Competing interests: Dr Kurpad is a member of the Kraft Health and Wellness Global Advisory Board; Funding: None.

References

1. Barbagallo M, Dominguez LJ. Magnesium metabolism in type 2 diabetes mellitus, metabolic syndrome and insulin resistance. Arch Biochem Biophys. 2007;458:40-7.

2. He K, Liu K, Daviglus ML, Morris SJ, Loria CM, Van Horn L, et al. Magnesium intake and incidence of metabolic syndrome among young adults. Circulation. 2006;113:1675-82.

3. Dunn MJ, Walser M. Magnesium depletion in normal man. Metabolism. 1966;15:884-95.

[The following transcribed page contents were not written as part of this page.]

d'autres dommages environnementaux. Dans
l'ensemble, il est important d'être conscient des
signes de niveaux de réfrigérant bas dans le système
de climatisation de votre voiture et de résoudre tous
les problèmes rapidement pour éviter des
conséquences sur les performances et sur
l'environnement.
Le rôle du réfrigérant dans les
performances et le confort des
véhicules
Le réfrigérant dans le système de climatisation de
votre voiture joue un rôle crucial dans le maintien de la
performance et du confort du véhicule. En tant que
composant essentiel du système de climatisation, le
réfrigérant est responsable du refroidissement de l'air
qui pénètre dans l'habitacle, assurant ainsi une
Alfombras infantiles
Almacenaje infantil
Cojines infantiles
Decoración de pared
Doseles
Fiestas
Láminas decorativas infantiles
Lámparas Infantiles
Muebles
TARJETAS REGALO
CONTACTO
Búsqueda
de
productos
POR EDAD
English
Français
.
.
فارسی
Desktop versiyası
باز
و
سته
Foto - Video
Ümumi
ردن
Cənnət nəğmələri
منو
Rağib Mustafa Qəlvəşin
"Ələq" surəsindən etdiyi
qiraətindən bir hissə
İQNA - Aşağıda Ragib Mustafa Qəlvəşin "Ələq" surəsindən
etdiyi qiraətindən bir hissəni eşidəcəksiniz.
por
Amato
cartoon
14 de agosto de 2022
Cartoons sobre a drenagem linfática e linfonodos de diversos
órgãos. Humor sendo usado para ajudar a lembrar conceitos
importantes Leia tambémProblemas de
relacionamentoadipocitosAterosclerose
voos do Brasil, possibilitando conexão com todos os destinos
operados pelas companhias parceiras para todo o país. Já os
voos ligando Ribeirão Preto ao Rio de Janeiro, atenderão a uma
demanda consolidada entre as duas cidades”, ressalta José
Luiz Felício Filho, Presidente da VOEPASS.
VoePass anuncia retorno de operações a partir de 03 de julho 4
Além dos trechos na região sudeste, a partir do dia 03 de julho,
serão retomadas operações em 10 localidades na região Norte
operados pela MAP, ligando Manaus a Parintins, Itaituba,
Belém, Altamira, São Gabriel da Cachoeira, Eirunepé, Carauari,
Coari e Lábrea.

4. Kao WH, Folsom AR, Nieto FJ, Mo JP, Watson RL, Brancati FL. Serum and dietary magnesium and the risk for type 2 diabetes mellitus: The Atherosclerosis Risk in Communities Study. Arch Intern Med. 1999;159:2151-9.

5. Song Y, Sesso HD, Manson JE, Cook NR, Buring JE, Liu S. Dietary magnesium intake and risk of incident hypertension among middle-aged and older US women in a 10-year follow-up study. Am J Cardiol. 2006;98:1616-21.

6. Jose B, Jain V, Vikram NK, Agarwala A, Saini S. Serum magnesium in overweight children. Indian Pediatr. 2012, 49:109-12.

7. Swaminathan R. Magnesium metabolism and its disorders. Clin Biochem Rev. 2003;24:47-66.